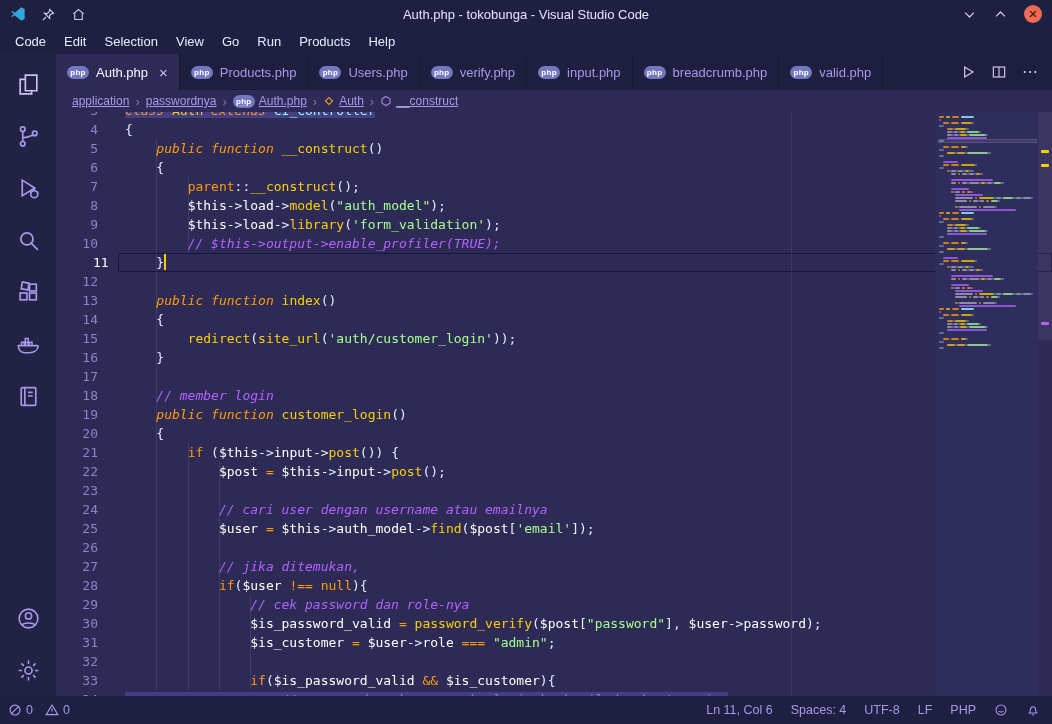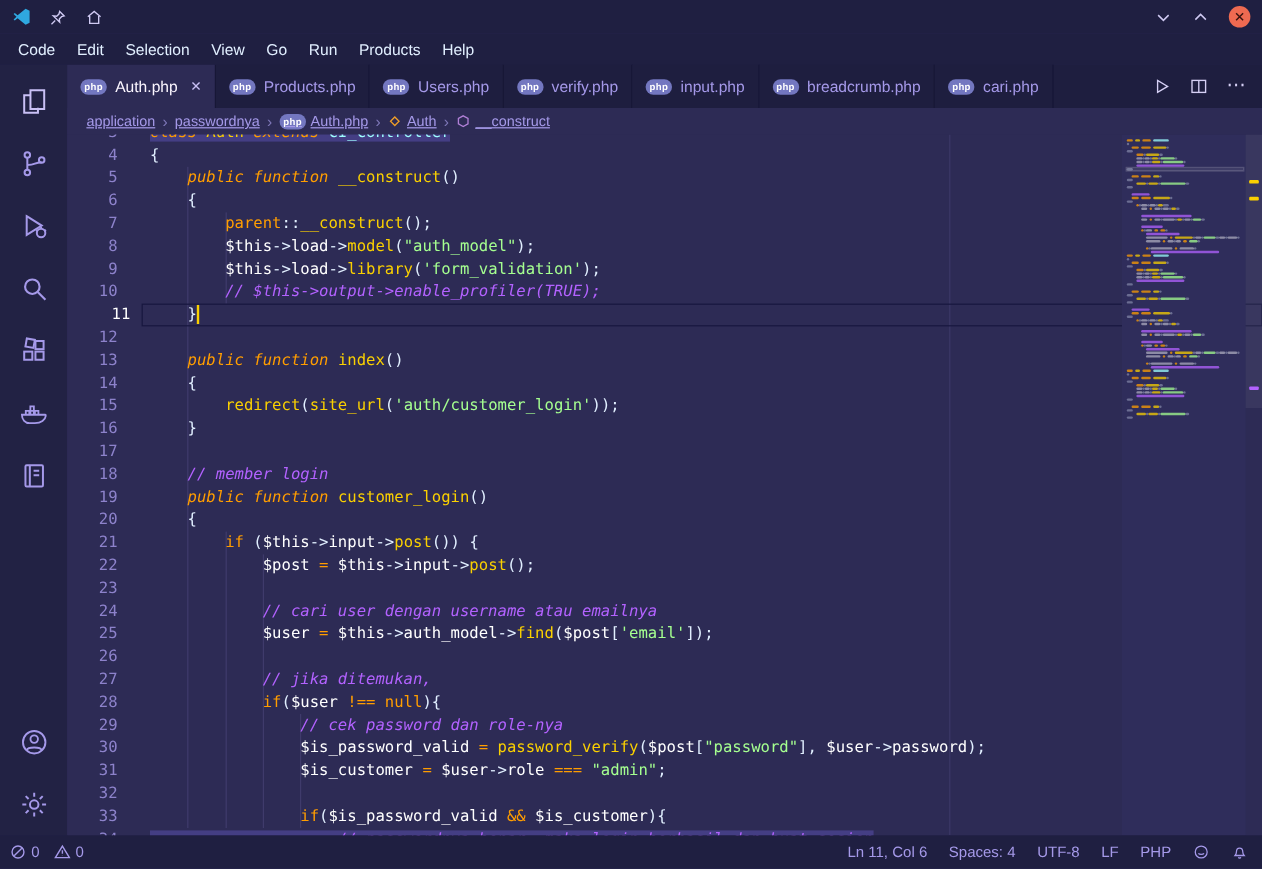--- a/index.html
+++ b/index.html
@@ -106,6 +106,7 @@
         </svg>
     </span>
   </div>
+  <div class="tb-title">Auth.php - tokobunga - Visual Studio Code</div>
   <div class="tb-right">
     <span class="tb-icon">
       <svg width="15" height="15" viewBox="0 0 24 24" fill="none" stroke="currentColor" stroke-width="2">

═══

§ **Exercise directions**
Could you return all the entries exactly as they appear, minus the pictures?

§ **Written reply**
--- a/index.html
+++ b/index.html
@@ -106,6 +106,7 @@
         </svg>
     </span>
   </div>
+  <div class="tb-title">Auth.php - tokobunga - Visual Studio Code</div>
   <div class="tb-right">
     <span class="tb-icon">
       <svg width="15" height="15" viewBox="0 0 24 24" fill="none" stroke="currentColor" stroke-width="2">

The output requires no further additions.